= Drop Shot =

Crime novel by Harlan Coben

First edition (publ. Dell Books)

Drop Shot is a murder mystery by Harlan Coben. It is the second novel featuring Myron Bolitar. It was published in 1996.

==Plot ==

A young woman is shot in cold blood, her lifeless body dumped outside the stadium at the height of the US Open. At one point, her tennis career had skyrocketed. Now headlines were being made by a different young player from the wrong side of the tracks.

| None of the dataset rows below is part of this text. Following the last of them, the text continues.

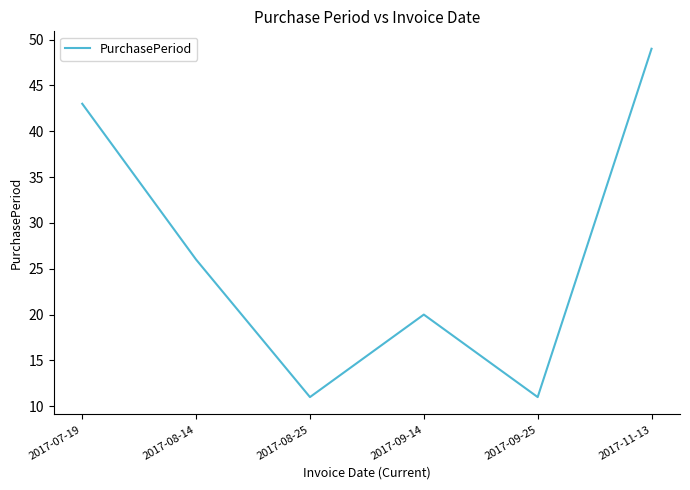

The chart shows a value of 26 at 2017-08-14. True or false?

True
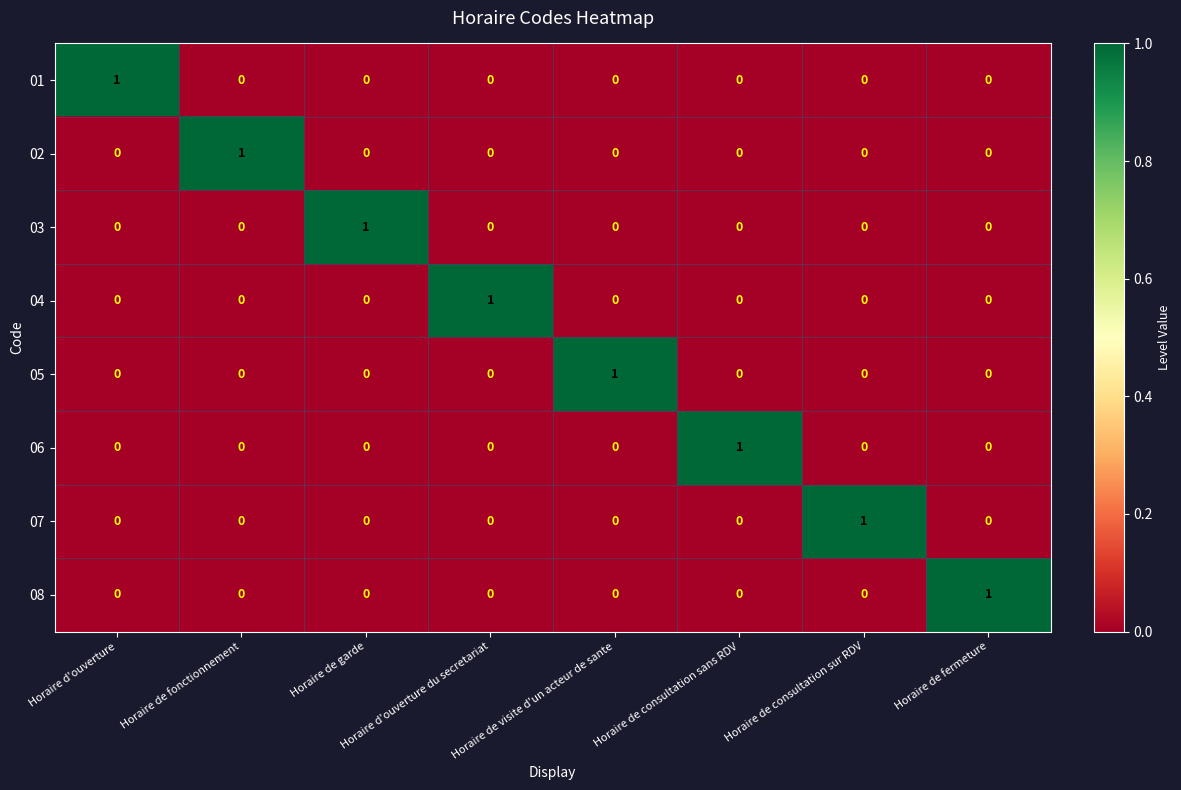

The 02 series shows 0 at Horaire de fermeture. True or false?

True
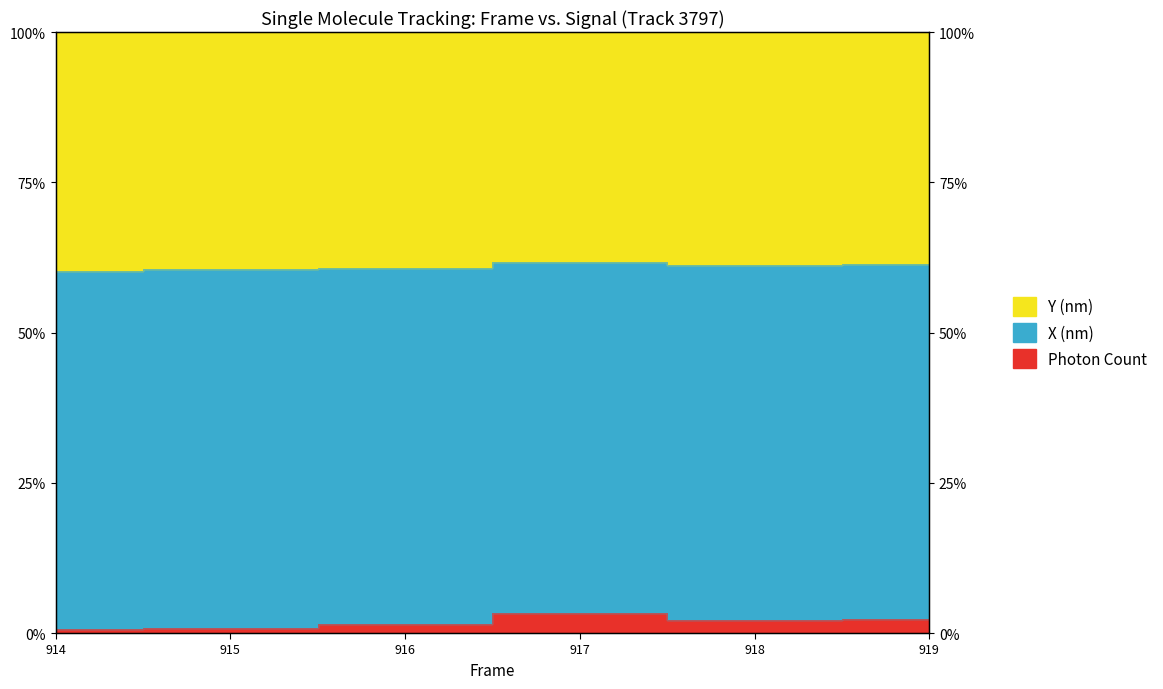

Is the value of X (nm) at 915 greater than the value of Photon Count at 914?

Yes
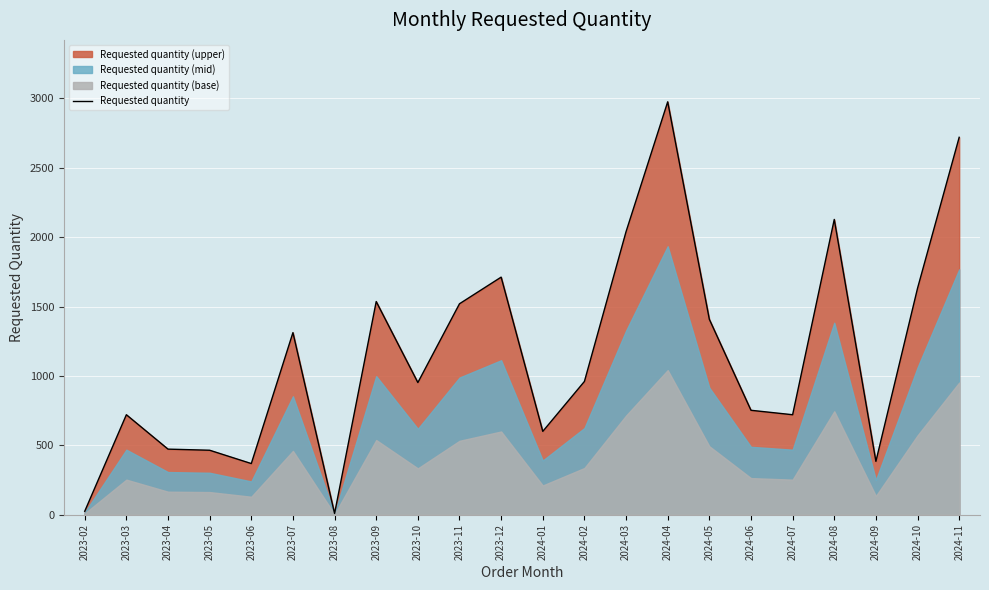

Where does the data first go above 960?

2023-07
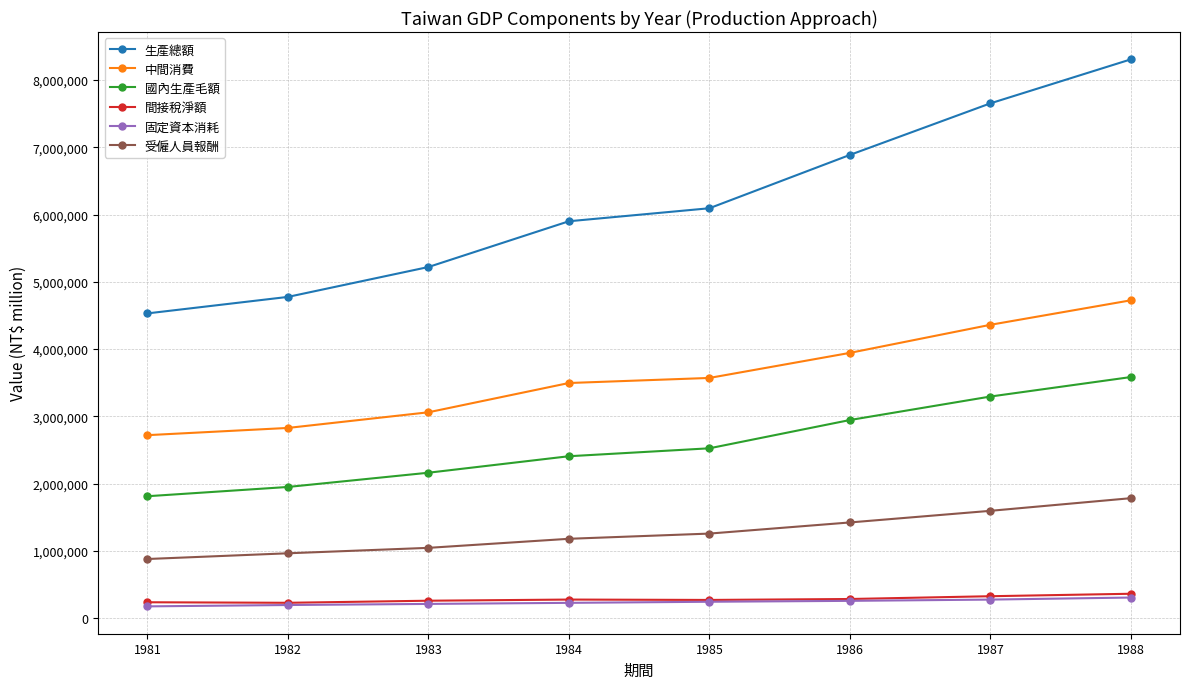

Which series has the largest total across all categories?

生產總額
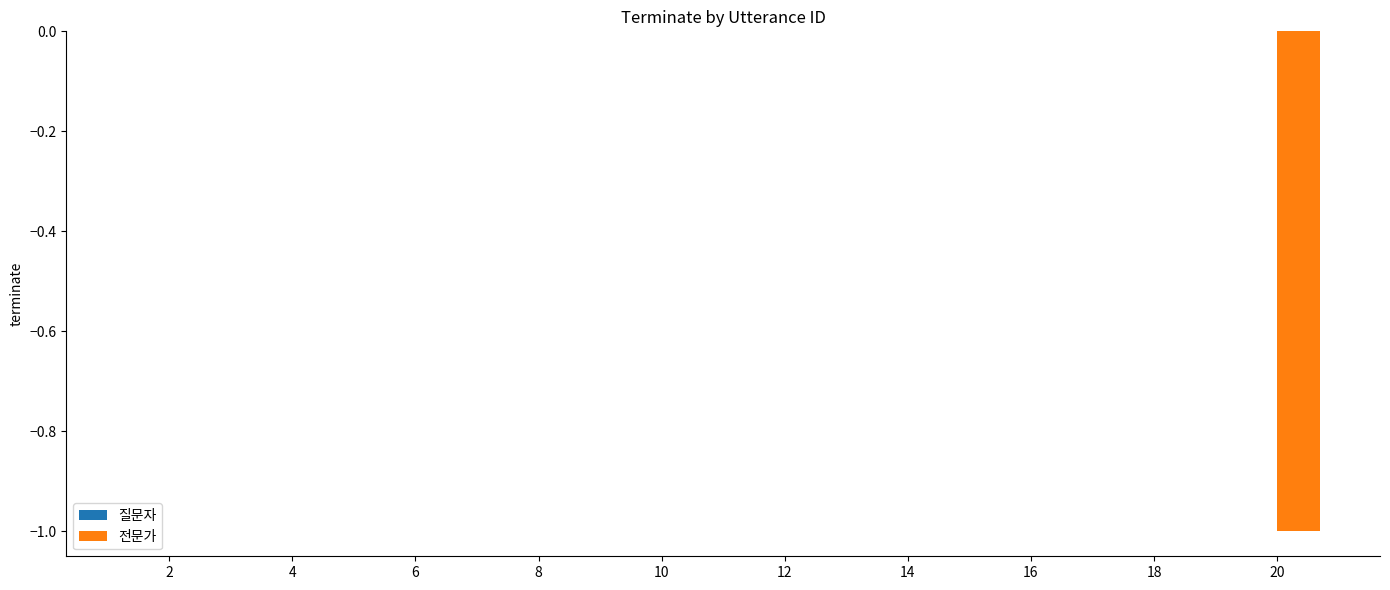

Is it true that the value at 12 is 0?

True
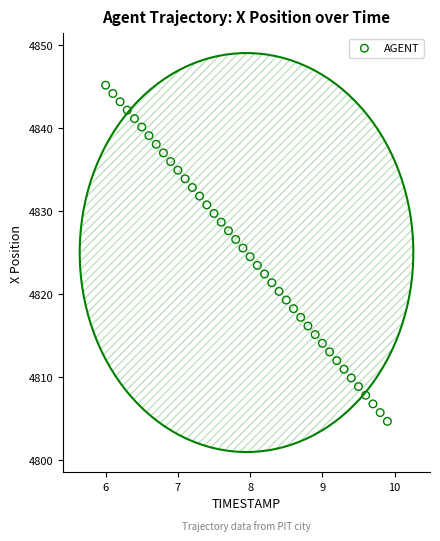

What is the range of Y values (max minus min)?

40.6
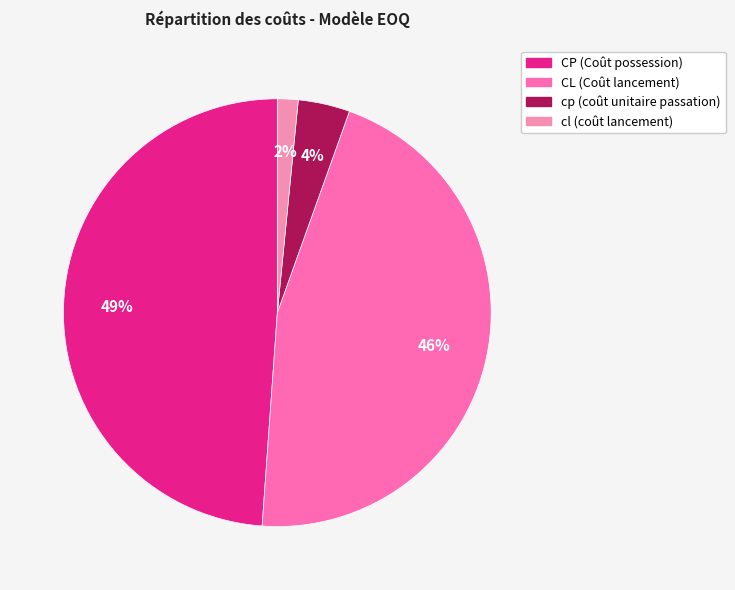

To the nearest percent, what is the average slice percentage?

25%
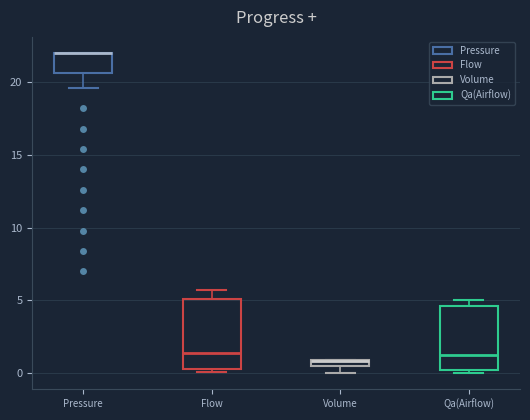

Where is the upper edge of the box for Flow on the y-axis? The values are not printed on the chart, so give them approximately, as read against the axis.

5.0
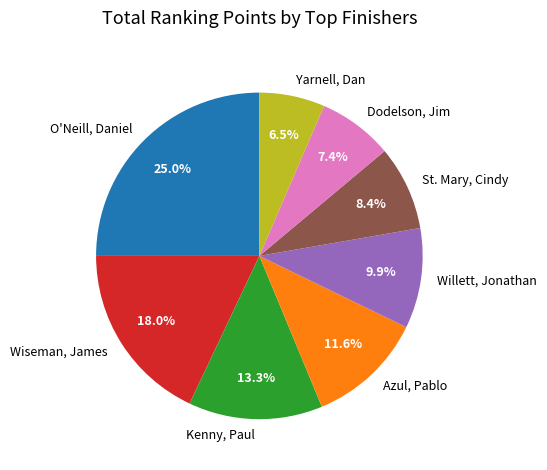

How much of the chart is everything except Azul, Pablo?

88.4%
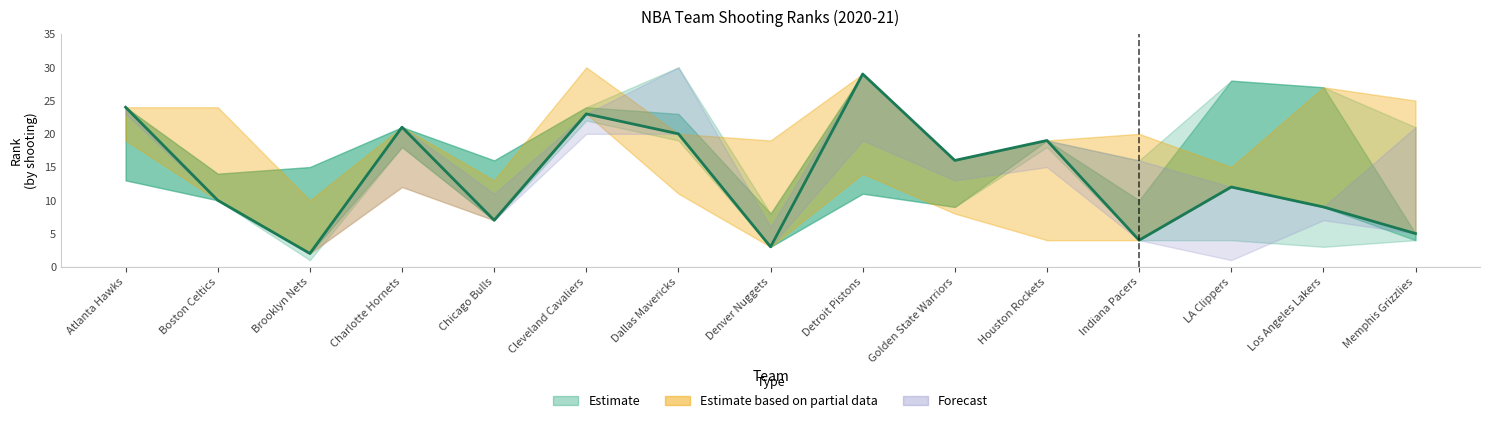

What is the average value of the FG3A_RANK series?

17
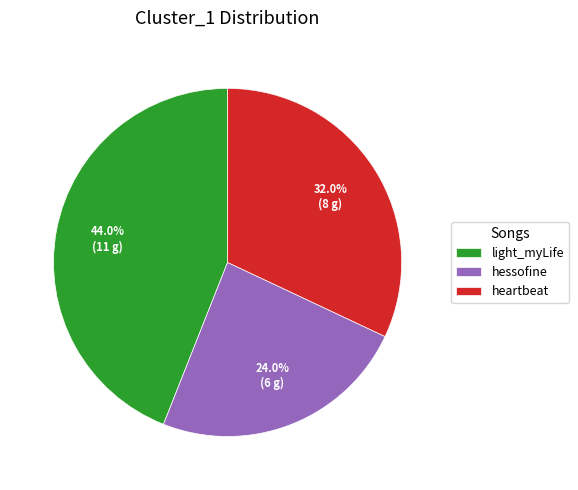

What percentage is NOT represented by heartbeat?

68.0%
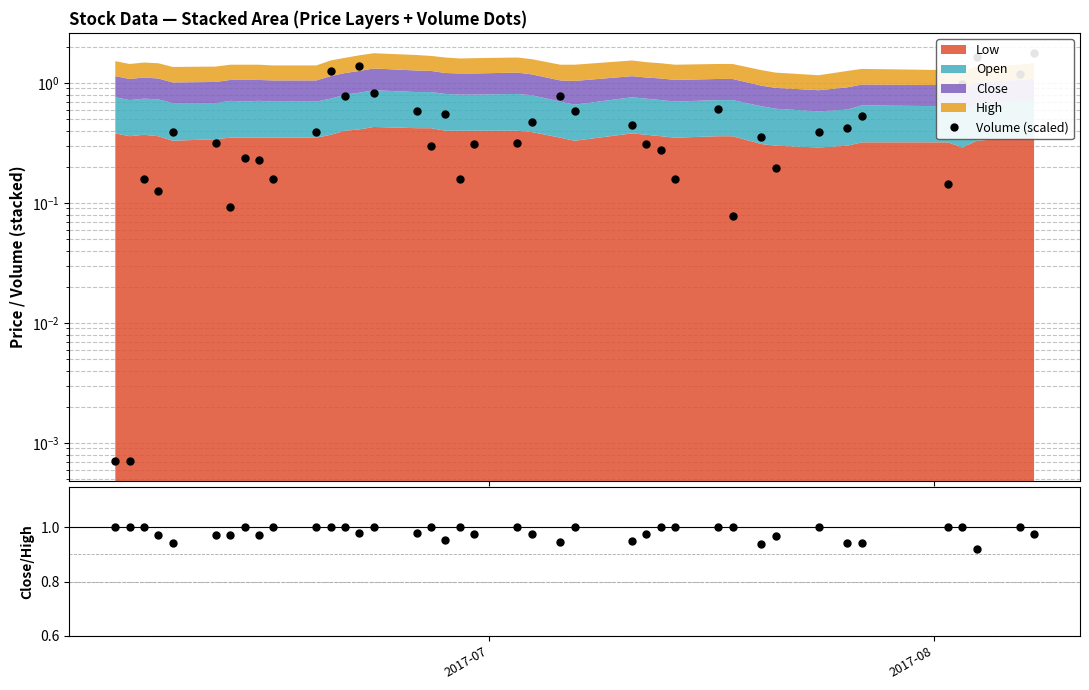

What is the spread (max minus min) of values at 2017-08?

1.0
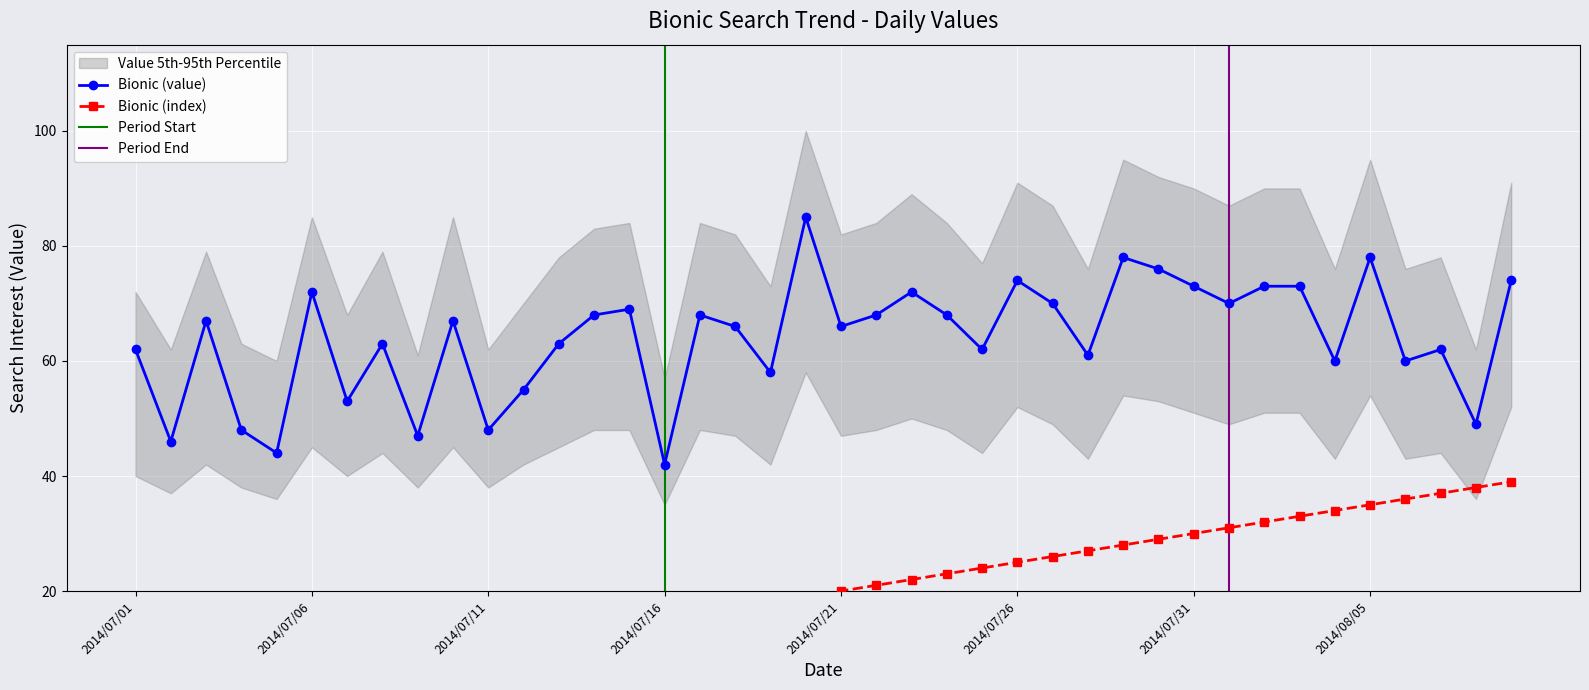

Reading left to right, extract all data points from this chart.

Bionic (value): 2014/07/01=62	2014/07/02=46	2014/07/03=67	2014/07/04=48	2014/07/05=44	2014/07/06=72	2014/07/07=53	2014/07/08=63	2014/07/09=47	2014/07/10=67	2014/07/11=48	2014/07/12=55	2014/07/13=63	2014/07/14=68	2014/07/15=69	2014/07/16=42	2014/07/17=68	2014/07/18=66	2014/07/19=58	2014/07/20=85	2014/07/21=66	2014/07/22=68	2014/07/23=72	2014/07/24=68	2014/07/25=62	2014/07/26=74	2014/07/27=70	2014/07/28=61	2014/07/29=78	2014/07/30=76	2014/07/31=73	2014/08/01=70	2014/08/02=73	2014/08/03=73	2014/08/04=60	2014/08/05=78	2014/08/06=60	2014/08/07=62	2014/08/08=49	2014/08/09=74
Bionic (index): 2014/07/01=0	2014/07/02=1	2014/07/03=2	2014/07/04=3	2014/07/05=4	2014/07/06=5	2014/07/07=6	2014/07/08=7	2014/07/09=8	2014/07/10=9	2014/07/11=10	2014/07/12=11	2014/07/13=12	2014/07/14=13	2014/07/15=14	2014/07/16=15	2014/07/17=16	2014/07/18=17	2014/07/19=18	2014/07/20=19	2014/07/21=20	2014/07/22=21	2014/07/23=22	2014/07/24=23	2014/07/25=24	2014/07/26=25	2014/07/27=26	2014/07/28=27	2014/07/29=28	2014/07/30=29	2014/07/31=30	2014/08/01=31	2014/08/02=32	2014/08/03=33	2014/08/04=34	2014/08/05=35	2014/08/06=36	2014/08/07=37	2014/08/08=38	2014/08/09=39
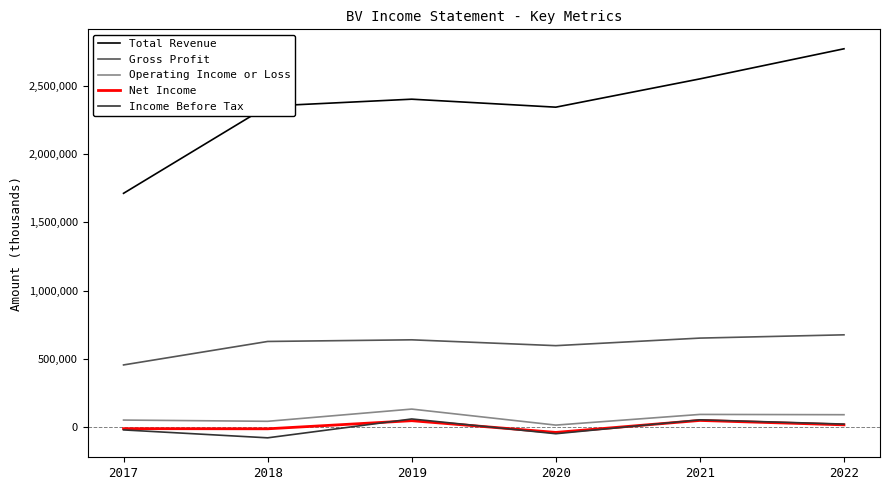

What is the smallest value displayed?

-81300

When Myron Bolitar investigates the killing, he uncovers a connection between the two players and a six-year-old murder at an exclusive club. Suddenly, Myron is in over his head. And with a dirty senator, a jealous mother, and the mob all drawn into the case, he finds himself playing the most dangerous game of all.

==Main characters==

- Myron Bolitar : Ex-basketball player, currently works as sports agent. Owner of MB SportReps.
- Windsor "Win" Horne Lockwood, III : Myron's best friend and owner of Lock-Horne Investments & Securities.
- Esperanza Diaz : one of Myron's best friends, currently working for him as an assistant.
- Jessica Culver : Myron's girlfriend.
- Duane Richwood : Myron's client, and a tennis player playing in the U.S. Open.